New Version of the Top 20 Critical Security Controls Released by CIS
Earlier this week, the Center for Internet Security (CIS) released the latest version of their Top 20 Critical Security Controls. A ground-breaking set of globally recognized best practice guidelines for securing IT systems and data, the controls have been proven to defeat over 85% of the most prevalent cyberattacks when applied.
The Critical Security Controls were first developed by the SANS Institute in 2008 and were later transferred to CIS in 2015. The guidelines are continuously being revised and refined by a volunteer global community of experienced IT professionals.
The Six Basic Controls
Most major security incidents occur when even basic controls are lacking or are poorly implemented. Using the results of a Verizon study of 2017, it was proven that 85% of cyberattacks can be prevented by the adoption of the first six Critical Security Controls alone. Applying all twenty can prevent as much as 97% of attacks.

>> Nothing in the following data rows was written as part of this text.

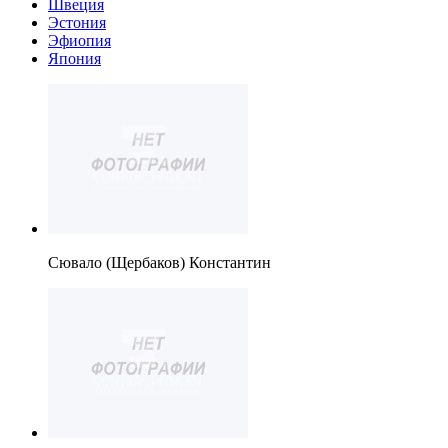
Швеция
Эстония
Эфиопия
Япония
Сювало (Щербаков) Константин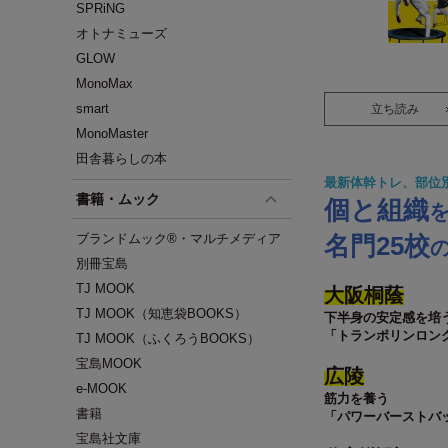
SPRiNG
オトナミューズ
GLOW
MonoMax
smart
立ち読み
MonoMaster
田舎暮らしの本
最新体幹トレ、部位
書籍・ムック
個と組織
ブランドムック®・マルチメディア
名門25校
別冊宝島
TJ MOOK
大阪桐蔭
TJ MOOK（知恵袋BOOKS）
下半身の安定感を培
「トランポリンロン
TJ MOOK（ふくろうBOOKS）
宝島MOOK
広陵
e-MOOK
筋力を養う
書籍
「パワーバーストバ
宝島社文庫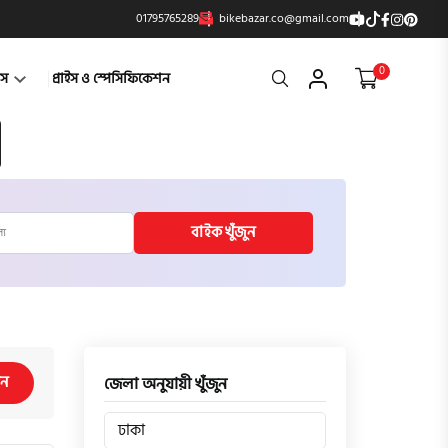
01795765289
bikebazar.co@gmail.com
0
Search
্টস
প্রাইস ও স্পেসিফিকেশন
বাইক খুঁজুন
িন
জেলা অনুযায়ী খুঁজুন
ঢাকা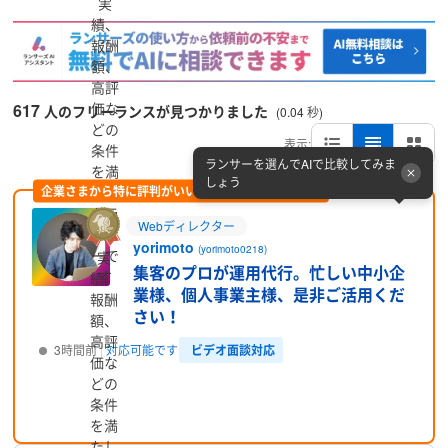
実
績、
報酬
額、
高評
価な
617
人のフリーランスが見つかりました
(0.04 秒)
どの
表示:
条件
ランサーを選んでAIで比較してみま
を満
しょう
企業さまから特に評判がいい方をピックアップ (PR)
たし
たラ
Webディレクター
ンサ
yorimoto
(yorimoto0218)
ーで
実
集客のプロが運用代行。忙しい中小企
す
績、
業様、個人事業主様、是非ご活用くだ
報酬
さい！
額、
高評
ビデオ面談対応
3時間前
対応可能です
価な
どの
プロフィール
条件
を満
たし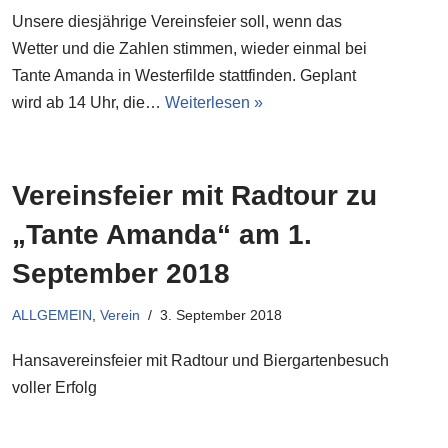
Unsere diesjährige Vereinsfeier soll, wenn das
Wetter und die Zahlen stimmen, wieder einmal bei
Tante Amanda in Westerfilde stattfinden. Geplant
wird ab 14 Uhr, die…
Weiterlesen »
Vereinsfeier mit Radtour zu
„Tante Amanda“ am 1.
September 2018
ALLGEMEIN
,
Verein
3. September 2018
Hansavereinsfeier mit Radtour und Biergartenbesuch
voller Erfolg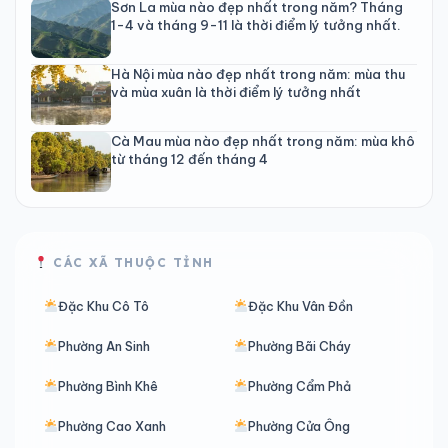
Sơn La mùa nào đẹp nhất trong năm? Tháng
1-4 và tháng 9-11 là thời điểm lý tưởng nhất.
Hà Nội mùa nào đẹp nhất trong năm: mùa thu
và mùa xuân là thời điểm lý tưởng nhất
Cà Mau mùa nào đẹp nhất trong năm: mùa khô
từ tháng 12 đến tháng 4
CÁC XÃ THUỘC TỈNH
Đặc Khu Cô Tô
Đặc Khu Vân Đồn
Phường An Sinh
Phường Bãi Cháy
Phường Bình Khê
Phường Cẩm Phả
Phường Cao Xanh
Phường Cửa Ông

The first six controls were therefore developed as the most basic requirements organizations should follow in order to have a minimum of cybersecurity:
- Inventory and Control of Hardware Assets
- Inventory and Control of Software Assets
- Continuous Vulnerability Management
- Controlled Use of Administrative Privileges
- Secure Configurations for Hardware and Software on Mobile Devices, Laptops, Workstations, and Servers
- Maintenance, Monitoring and Analysis of Audit Logs
The first two points are particularly pertinent today, when shadow IT or use of unauthorized devices and software within company networks have become a widespread concern for IT departments. CIS suggests the building of inventories for both devices and software, but that information pertaining to them should be protected as personal information. They also emphasize the need for privacy policies that inform employees of the privacy risks associated with the use of unauthorized devices and software.
Control three addresses the need to continuously assess, and take action on new information in order to identify vulnerabilities, remediate, and minimize the window of opportunity for attackers, while control six refers to the management and analysis of audit logs of events that might prove useful in the detection, understanding and recovery from an attack.
Controls four and five on the other hand, require the implementation of tools to track/control/prevent/correct the use, assignment, and configuration of administrative privileges on computers, networks, and applications as well as the rigorous management of the security configuration of mobile devices, laptops, servers, and workstations.
Data Protection Control
Data Protection is included among the Foundational Critical Security Controls:
- Email and Web Browser Protections
- Malware Defenses
- Limitation and Control of Network Ports, Protocols, and Services
- Data Recovery Capabilities
- Secure Configuration for Network Devices, such as Firewalls, Routers, and Switches
- Boundary Defense
- Data Protection
- Controlled Access Based on the Need to Know
- Wireless Access Control
- Account Monitoring and Control
The CIS recognizes the need for protection against data loss and mitigation of potential data compromise as companies increasingly move towards the cloud and mobile access. The guidelines state that data protection is best achieved through the application of a combination of encryption, integrity protection and data loss prevention techniques.
Products such as Endpoint Protector can be automatically deployed system-wide and monitor for unauthorized transfers of sensitive information, block these transfers and alert administrators about them. It can identify sensitive information on endpoints and take remediation actions such as deletion or encryption when it is found on unauthorized users’ computers. Systems can also be configured to allow the use of only specific trusted devices.
The last four controls focus on security issues encountered at organizational level:
- Implement a Security Awareness and Training Program
- Application Software Security
- Incident Response and Management
- Penetration Tests and Red Team Exercises
These address the potential skills gap in the workforce and help identify behavior that might leave systems vulnerable. The same principle is applied to applications and ensuring secure coding practices are being followed. The last two controls underline the need for an incident response plan and the testing of the overall strength of a company’s defense by organizing simulated attacks.
The CIS Critical Security Controls form a solid base for a company’s cybersecurity strategy, focusing on both security and privacy concerns, but can also be used as a stepping stone to compliance for regulations such as HIPAA, GDPR, GLBA, etc. In fact, the National Institute of Standards and Technology (NIST) referenced the controls as a recommended implementation approach for its Cybersecurity Framework. Therefore, companies unsure on where to get started on the road to securing their networks against cyberattacks, can confidently turn to the battle-tested CIS Critical Security Controls.